Alessandro, 26 anni, è un agricoltore di Gaggiano, nell’hinterland milanese. La sua famiglia coltiva la terra da quattro generazioni, ma lui non vuole essere l’ultimo. “I costi di produzione sono diventati insostenibili per noi e i costi di vendita dei cereali sono troppo bassi – racconta al Fatto.it – così si favoriscono i grandi produttori e non i piccoli, se va avanti così dovrò smettere”. Per questo si è unito alla protesta dei trattori che da lunedì ha trovato la sua base milanese nelle aree vicino al casello di Melegnano. Giorno e notte.
Giovedì pomeriggio una decina di trattori si sono messi in marcia per raggiungere il centro di Milano. Alla guida dei trattori c’è l’ultima generazione di agricoltori, poco più che ventenni.
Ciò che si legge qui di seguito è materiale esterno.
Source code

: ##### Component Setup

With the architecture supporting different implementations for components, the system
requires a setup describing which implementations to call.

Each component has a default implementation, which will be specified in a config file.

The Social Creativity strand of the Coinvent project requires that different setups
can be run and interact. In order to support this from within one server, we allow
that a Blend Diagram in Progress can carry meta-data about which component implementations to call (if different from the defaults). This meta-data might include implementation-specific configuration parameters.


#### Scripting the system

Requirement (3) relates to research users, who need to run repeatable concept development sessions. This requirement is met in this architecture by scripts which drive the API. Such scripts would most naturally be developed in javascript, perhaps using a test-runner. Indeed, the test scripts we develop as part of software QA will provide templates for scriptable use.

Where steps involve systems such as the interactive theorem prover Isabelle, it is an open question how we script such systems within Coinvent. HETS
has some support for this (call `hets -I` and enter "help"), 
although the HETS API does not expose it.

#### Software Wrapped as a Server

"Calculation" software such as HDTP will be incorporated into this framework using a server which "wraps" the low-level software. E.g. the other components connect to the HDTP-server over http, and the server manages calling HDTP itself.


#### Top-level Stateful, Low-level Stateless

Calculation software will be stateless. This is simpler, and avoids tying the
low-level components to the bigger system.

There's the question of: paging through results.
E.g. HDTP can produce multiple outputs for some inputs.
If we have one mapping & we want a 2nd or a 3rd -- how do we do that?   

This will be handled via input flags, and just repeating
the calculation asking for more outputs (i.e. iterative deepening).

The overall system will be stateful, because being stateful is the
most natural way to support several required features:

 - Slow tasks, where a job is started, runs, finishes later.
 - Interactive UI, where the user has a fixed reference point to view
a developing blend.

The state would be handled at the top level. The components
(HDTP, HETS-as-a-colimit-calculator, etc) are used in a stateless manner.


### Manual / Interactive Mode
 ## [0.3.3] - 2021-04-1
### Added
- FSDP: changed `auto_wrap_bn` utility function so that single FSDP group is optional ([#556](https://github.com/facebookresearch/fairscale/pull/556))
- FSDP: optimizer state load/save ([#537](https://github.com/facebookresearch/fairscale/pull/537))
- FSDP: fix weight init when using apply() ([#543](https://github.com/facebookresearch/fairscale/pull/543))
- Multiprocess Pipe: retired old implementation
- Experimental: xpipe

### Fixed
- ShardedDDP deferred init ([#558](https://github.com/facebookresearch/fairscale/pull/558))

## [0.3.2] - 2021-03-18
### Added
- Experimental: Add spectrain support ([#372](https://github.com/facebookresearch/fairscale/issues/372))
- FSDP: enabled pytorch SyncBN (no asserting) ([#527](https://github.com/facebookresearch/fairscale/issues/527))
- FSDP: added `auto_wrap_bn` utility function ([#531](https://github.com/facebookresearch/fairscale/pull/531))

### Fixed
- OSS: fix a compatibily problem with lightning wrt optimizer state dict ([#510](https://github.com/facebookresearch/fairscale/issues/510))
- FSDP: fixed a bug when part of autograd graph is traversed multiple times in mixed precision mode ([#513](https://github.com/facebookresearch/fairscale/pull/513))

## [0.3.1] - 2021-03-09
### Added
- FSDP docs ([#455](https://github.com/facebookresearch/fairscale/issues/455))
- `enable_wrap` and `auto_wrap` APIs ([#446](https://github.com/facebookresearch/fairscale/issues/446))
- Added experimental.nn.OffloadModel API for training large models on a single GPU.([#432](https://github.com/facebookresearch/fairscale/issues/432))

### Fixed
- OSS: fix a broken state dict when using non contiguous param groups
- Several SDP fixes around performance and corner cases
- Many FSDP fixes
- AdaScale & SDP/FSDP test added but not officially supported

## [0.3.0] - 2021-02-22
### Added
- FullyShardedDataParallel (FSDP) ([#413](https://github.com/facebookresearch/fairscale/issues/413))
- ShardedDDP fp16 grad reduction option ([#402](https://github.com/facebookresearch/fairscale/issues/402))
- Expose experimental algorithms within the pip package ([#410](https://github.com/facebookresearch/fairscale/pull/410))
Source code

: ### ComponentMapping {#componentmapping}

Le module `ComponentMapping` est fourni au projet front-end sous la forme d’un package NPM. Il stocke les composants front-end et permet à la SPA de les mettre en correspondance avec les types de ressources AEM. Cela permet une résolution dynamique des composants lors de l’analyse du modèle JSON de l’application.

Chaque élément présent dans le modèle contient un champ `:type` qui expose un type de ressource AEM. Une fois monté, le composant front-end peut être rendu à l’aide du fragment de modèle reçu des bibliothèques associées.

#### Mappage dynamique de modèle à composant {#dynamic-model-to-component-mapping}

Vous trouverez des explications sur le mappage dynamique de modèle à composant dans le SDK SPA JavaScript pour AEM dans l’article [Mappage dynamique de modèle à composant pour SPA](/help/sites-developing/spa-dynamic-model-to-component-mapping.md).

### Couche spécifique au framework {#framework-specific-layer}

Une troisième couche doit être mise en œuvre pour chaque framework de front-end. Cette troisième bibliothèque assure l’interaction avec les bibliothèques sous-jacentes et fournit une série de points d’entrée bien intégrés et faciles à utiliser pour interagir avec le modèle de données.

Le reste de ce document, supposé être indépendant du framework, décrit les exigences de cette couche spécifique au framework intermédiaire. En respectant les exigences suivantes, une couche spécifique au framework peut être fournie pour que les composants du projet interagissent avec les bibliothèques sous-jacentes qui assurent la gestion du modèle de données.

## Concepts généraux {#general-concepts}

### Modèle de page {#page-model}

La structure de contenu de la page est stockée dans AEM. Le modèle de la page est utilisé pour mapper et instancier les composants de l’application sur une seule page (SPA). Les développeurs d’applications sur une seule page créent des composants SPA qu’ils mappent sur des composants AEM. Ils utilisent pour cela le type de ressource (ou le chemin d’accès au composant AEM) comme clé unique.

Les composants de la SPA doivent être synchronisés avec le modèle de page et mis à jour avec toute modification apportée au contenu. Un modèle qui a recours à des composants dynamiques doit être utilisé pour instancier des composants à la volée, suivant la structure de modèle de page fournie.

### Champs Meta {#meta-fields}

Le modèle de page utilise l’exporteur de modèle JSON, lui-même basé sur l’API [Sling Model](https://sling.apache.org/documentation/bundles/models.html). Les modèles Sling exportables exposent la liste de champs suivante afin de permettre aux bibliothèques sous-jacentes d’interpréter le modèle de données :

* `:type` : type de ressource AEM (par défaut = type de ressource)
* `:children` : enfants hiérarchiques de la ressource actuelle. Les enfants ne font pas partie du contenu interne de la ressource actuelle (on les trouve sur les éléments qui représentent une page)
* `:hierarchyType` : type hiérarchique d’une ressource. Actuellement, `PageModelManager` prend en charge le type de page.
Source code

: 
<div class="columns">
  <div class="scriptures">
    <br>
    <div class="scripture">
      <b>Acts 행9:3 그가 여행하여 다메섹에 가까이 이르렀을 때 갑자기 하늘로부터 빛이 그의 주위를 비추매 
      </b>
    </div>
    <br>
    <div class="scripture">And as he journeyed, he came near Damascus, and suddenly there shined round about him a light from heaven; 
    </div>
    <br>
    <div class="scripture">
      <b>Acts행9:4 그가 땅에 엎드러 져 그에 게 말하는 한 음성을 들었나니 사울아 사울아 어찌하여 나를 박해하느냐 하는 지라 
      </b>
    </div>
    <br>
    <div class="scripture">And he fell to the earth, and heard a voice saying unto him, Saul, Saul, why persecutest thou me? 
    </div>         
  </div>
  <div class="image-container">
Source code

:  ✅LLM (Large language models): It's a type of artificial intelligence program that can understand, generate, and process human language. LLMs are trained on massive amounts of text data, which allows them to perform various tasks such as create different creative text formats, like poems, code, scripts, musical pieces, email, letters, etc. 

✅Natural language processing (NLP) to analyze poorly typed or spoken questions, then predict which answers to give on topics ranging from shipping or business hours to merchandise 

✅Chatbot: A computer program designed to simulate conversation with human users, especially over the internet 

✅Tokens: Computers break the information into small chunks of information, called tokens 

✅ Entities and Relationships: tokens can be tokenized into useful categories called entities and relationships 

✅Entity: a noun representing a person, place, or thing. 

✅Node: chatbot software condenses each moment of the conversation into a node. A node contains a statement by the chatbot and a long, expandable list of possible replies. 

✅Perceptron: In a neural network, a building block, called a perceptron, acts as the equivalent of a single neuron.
Ragazzi come Samuele, 22 anni, alle spalle una famiglia da cinque generazioni nel settore agricolo e nessuna intenzione di smettere: “Quando sarà giunta la mia fine lo deciderò io e non loro – spiega al Fatto.it – abbiamo l’appoggio delle persone ma non quello dall’alto e per questo siamo scesi in piazza”. In effetti i trattori sono entrati a Milano creando code, ma ricevendo numerosi applausi dai passanti per strada. Ma quello che manca per ora è la risposta della politica. “Servono fatti, non parole” racconta Alessandro che alle ultime elezioni non è andato a votare perché non si sentiva rappresentato né dalla politica né dalle associazioni di categoria.
Così gli agricoltori hanno deciso di scendere in piazza in tutta Italia. “Perché non riusciamo più a produrre in Italia? Ci sono nazioni dove si produce con fitofarmaci che rendono il 30 per cento in più – conclude Alberto Oldani, produttore di riso di Magenta – noi non possiamo competere con queste nazioni che utilizzano prodotti da noi vietati. Noi non li vogliamo utilizzare, ma allora o loro diventano come noi oppure il nostro prodotto deve subire un aumento del prezzo”.